[Collected data]
>>>

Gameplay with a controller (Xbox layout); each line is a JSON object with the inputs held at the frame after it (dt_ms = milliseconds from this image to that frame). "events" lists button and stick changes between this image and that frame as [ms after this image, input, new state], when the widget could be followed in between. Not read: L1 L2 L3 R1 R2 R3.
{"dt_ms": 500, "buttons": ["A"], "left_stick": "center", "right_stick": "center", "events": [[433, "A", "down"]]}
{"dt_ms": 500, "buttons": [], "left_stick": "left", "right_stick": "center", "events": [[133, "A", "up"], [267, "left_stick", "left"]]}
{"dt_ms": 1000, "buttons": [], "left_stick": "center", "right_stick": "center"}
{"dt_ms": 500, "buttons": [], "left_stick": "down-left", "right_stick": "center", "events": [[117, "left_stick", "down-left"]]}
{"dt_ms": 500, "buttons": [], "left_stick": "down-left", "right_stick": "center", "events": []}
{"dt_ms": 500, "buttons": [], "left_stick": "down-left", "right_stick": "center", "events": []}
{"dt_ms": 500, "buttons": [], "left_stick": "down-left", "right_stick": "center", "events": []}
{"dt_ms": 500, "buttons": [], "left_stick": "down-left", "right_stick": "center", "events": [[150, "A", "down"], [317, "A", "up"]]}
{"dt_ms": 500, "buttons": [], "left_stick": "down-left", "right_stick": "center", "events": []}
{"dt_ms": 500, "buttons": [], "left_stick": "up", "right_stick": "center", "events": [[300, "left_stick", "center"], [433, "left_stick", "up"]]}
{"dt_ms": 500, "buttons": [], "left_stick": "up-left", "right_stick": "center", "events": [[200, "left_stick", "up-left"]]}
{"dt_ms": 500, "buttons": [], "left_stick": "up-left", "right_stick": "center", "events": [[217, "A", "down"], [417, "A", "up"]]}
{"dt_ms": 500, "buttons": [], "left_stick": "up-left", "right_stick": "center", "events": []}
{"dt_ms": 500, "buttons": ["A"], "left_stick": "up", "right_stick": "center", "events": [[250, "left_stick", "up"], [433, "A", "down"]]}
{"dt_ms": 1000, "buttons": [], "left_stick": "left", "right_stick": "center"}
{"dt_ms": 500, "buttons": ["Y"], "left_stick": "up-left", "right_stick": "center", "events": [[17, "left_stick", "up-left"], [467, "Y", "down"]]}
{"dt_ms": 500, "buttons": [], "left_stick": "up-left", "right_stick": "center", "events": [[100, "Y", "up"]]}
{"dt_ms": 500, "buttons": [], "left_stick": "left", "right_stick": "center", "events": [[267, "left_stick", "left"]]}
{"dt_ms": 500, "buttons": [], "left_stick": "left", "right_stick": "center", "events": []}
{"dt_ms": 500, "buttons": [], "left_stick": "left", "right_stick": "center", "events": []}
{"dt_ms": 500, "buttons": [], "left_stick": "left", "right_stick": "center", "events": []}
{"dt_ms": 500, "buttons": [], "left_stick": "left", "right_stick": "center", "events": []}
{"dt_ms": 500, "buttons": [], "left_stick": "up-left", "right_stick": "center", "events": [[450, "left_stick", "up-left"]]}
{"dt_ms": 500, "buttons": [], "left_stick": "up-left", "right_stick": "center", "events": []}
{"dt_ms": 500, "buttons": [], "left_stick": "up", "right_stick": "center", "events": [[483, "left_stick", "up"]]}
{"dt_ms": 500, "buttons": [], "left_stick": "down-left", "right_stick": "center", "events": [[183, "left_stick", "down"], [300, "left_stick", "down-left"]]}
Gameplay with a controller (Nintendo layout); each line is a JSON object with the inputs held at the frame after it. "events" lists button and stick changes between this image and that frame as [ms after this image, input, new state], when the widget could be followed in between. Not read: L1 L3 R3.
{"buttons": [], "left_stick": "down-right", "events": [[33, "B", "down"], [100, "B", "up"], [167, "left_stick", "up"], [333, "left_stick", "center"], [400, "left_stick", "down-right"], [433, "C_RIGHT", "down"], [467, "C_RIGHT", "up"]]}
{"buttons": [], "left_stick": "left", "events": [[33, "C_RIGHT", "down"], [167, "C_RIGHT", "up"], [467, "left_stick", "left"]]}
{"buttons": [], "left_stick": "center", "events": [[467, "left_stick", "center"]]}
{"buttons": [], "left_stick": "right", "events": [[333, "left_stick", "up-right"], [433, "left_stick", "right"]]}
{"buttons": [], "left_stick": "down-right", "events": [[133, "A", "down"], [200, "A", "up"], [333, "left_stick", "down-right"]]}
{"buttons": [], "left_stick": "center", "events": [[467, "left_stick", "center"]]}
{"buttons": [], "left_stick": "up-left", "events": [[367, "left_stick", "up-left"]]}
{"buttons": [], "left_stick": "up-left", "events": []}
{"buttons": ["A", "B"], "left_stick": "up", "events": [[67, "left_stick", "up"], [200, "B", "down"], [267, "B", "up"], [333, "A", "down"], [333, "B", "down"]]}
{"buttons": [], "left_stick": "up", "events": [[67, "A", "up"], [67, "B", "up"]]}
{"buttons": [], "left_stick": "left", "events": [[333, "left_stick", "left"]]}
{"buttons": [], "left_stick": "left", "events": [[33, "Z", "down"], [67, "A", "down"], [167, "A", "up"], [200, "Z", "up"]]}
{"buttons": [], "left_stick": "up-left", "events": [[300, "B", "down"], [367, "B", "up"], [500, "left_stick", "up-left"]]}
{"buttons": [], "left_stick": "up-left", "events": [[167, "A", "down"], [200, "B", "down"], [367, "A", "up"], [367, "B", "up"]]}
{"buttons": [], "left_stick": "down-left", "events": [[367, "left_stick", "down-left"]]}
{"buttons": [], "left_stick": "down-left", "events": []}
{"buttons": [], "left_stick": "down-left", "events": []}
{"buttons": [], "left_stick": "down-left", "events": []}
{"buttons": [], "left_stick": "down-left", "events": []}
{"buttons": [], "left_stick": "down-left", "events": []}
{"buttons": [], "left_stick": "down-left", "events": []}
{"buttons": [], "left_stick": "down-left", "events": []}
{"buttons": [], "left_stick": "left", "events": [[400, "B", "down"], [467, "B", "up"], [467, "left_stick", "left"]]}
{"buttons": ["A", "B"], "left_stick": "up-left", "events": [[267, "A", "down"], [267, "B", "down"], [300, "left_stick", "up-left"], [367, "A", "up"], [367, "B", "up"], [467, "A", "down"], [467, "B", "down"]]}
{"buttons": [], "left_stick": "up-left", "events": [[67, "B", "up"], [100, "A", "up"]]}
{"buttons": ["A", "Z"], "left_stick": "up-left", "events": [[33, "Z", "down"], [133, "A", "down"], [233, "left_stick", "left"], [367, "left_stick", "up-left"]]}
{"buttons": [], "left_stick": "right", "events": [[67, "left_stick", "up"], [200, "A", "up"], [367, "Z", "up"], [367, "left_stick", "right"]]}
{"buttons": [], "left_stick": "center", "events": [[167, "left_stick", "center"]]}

<<<

§ **Your instructions**: Reproduce the entries so that each line reads exactly as it did before.

§ **Output of the task**:
Gameplay with a controller (Xbox layout); each line is a JSON object with the inputs held at the frame after it (dt_ms = milliseconds from this image to that frame). "events" lists button and stick changes between this image and that frame as [ms after this image, input, new state], when the widget could be followed in between. Not read: L1 L2 L3 R1 R2 R3.
{"dt_ms": 500, "buttons": ["A"], "left_stick": "center", "right_stick": "center", "events": [[433, "A", "down"]]}
{"dt_ms": 500, "buttons": [], "left_stick": "left", "right_stick": "center", "events": [[133, "A", "up"], [267, "left_stick", "left"]]}
{"dt_ms": 1000, "buttons": [], "left_stick": "center", "right_stick": "center"}
{"dt_ms": 500, "buttons": [], "left_stick": "down-left", "right_stick": "center", "events": [[117, "left_stick", "down-left"]]}
{"dt_ms": 500, "buttons": [], "left_stick": "down-left", "right_stick": "center", "events": []}
{"dt_ms": 500, "buttons": [], "left_stick": "down-left", "right_stick": "center", "events": []}
{"dt_ms": 500, "buttons": [], "left_stick": "down-left", "right_stick": "center", "events": []}
{"dt_ms": 500, "buttons": [], "left_stick": "down-left", "right_stick": "center", "events": [[150, "A", "down"], [317, "A", "up"]]}
{"dt_ms": 500, "buttons": [], "left_stick": "down-left", "right_stick": "center", "events": []}
{"dt_ms": 500, "buttons": [], "left_stick": "up", "right_stick": "center", "events": [[300, "left_stick", "center"], [433, "left_stick", "up"]]}
{"dt_ms": 500, "buttons": [], "left_stick": "up-left", "right_stick": "center", "events": [[200, "left_stick", "up-left"]]}
{"dt_ms": 500, "buttons": [], "left_stick": "up-left", "right_stick": "center", "events": [[217, "A", "down"], [417, "A", "up"]]}
{"dt_ms": 500, "buttons": [], "left_stick": "up-left", "right_stick": "center", "events": []}
{"dt_ms": 500, "buttons": ["A"], "left_stick": "up", "right_stick": "center", "events": [[250, "left_stick", "up"], [433, "A", "down"]]}
{"dt_ms": 1000, "buttons": [], "left_stick": "left", "right_stick": "center"}
{"dt_ms": 500, "buttons": ["Y"], "left_stick": "up-left", "right_stick": "center", "events": [[17, "left_stick", "up-left"], [467, "Y", "down"]]}
{"dt_ms": 500, "buttons": [], "left_stick": "up-left", "right_stick": "center", "events": [[100, "Y", "up"]]}
{"dt_ms": 500, "buttons": [], "left_stick": "left", "right_stick": "center", "events": [[267, "left_stick", "left"]]}
{"dt_ms": 500, "buttons": [], "left_stick": "left", "right_stick": "center", "events": []}
{"dt_ms": 500, "buttons": [], "left_stick": "left", "right_stick": "center", "events": []}
{"dt_ms": 500, "buttons": [], "left_stick": "left", "right_stick": "center", "events": []}
{"dt_ms": 500, "buttons": [], "left_stick": "left", "right_stick": "center", "events": []}
{"dt_ms": 500, "buttons": [], "left_stick": "up-left", "right_stick": "center", "events": [[450, "left_stick", "up-left"]]}
{"dt_ms": 500, "buttons": [], "left_stick": "up-left", "right_stick": "center", "events": []}
{"dt_ms": 500, "buttons": [], "left_stick": "up", "right_stick": "center", "events": [[483, "left_stick", "up"]]}
{"dt_ms": 500, "buttons": [], "left_stick": "down-left", "right_stick": "center", "events": [[183, "left_stick", "down"], [300, "left_stick", "down-left"]]}
Gameplay with a controller (Nintendo layout); each line is a JSON object with the inputs held at the frame after it. "events" lists button and stick changes between this image and that frame as [ms after this image, input, new state], when the widget could be followed in between. Not read: L1 L3 R3.
{"buttons": [], "left_stick": "down-right", "events": [[33, "B", "down"], [100, "B", "up"], [167, "left_stick", "up"], [333, "left_stick", "center"], [400, "left_stick", "down-right"], [433, "C_RIGHT", "down"], [467, "C_RIGHT", "up"]]}
{"buttons": [], "left_stick": "left", "events": [[33, "C_RIGHT", "down"], [167, "C_RIGHT", "up"], [467, "left_stick", "left"]]}
{"buttons": [], "left_stick": "center", "events": [[467, "left_stick", "center"]]}
{"buttons": [], "left_stick": "right", "events": [[333, "left_stick", "up-right"], [433, "left_stick", "right"]]}
{"buttons": [], "left_stick": "down-right", "events": [[133, "A", "down"], [200, "A", "up"], [333, "left_stick", "down-right"]]}
{"buttons": [], "left_stick": "center", "events": [[467, "left_stick", "center"]]}
{"buttons": [], "left_stick": "up-left", "events": [[367, "left_stick", "up-left"]]}
{"buttons": [], "left_stick": "up-left", "events": []}
{"buttons": ["A", "B"], "left_stick": "up", "events": [[67, "left_stick", "up"], [200, "B", "down"], [267, "B", "up"], [333, "A", "down"], [333, "B", "down"]]}
{"buttons": [], "left_stick": "up", "events": [[67, "A", "up"], [67, "B", "up"]]}
{"buttons": [], "left_stick": "left", "events": [[333, "left_stick", "left"]]}
{"buttons": [], "left_stick": "left", "events": [[33, "Z", "down"], [67, "A", "down"], [167, "A", "up"], [200, "Z", "up"]]}
{"buttons": [], "left_stick": "up-left", "events": [[300, "B", "down"], [367, "B", "up"], [500, "left_stick", "up-left"]]}
{"buttons": [], "left_stick": "up-left", "events": [[167, "A", "down"], [200, "B", "down"], [367, "A", "up"], [367, "B", "up"]]}
{"buttons": [], "left_stick": "down-left", "events": [[367, "left_stick", "down-left"]]}
{"buttons": [], "left_stick": "down-left", "events": []}
{"buttons": [], "left_stick": "down-left", "events": []}
{"buttons": [], "left_stick": "down-left", "events": []}
{"buttons": [], "left_stick": "down-left", "events": []}
{"buttons": [], "left_stick": "down-left", "events": []}
{"buttons": [], "left_stick": "down-left", "events": []}
{"buttons": [], "left_stick": "down-left", "events": []}
{"buttons": [], "left_stick": "left", "events": [[400, "B", "down"], [467, "B", "up"], [467, "left_stick", "left"]]}
{"buttons": ["A", "B"], "left_stick": "up-left", "events": [[267, "A", "down"], [267, "B", "down"], [300, "left_stick", "up-left"], [367, "A", "up"], [367, "B", "up"], [467, "A", "down"], [467, "B", "down"]]}
{"buttons": [], "left_stick": "up-left", "events": [[67, "B", "up"], [100, "A", "up"]]}
{"buttons": ["A", "Z"], "left_stick": "up-left", "events": [[33, "Z", "down"], [133, "A", "down"], [233, "left_stick", "left"], [367, "left_stick", "up-left"]]}
{"buttons": [], "left_stick": "right", "events": [[67, "left_stick", "up"], [200, "A", "up"], [367, "Z", "up"], [367, "left_stick", "right"]]}
{"buttons": [], "left_stick": "center", "events": [[167, "left_stick", "center"]]}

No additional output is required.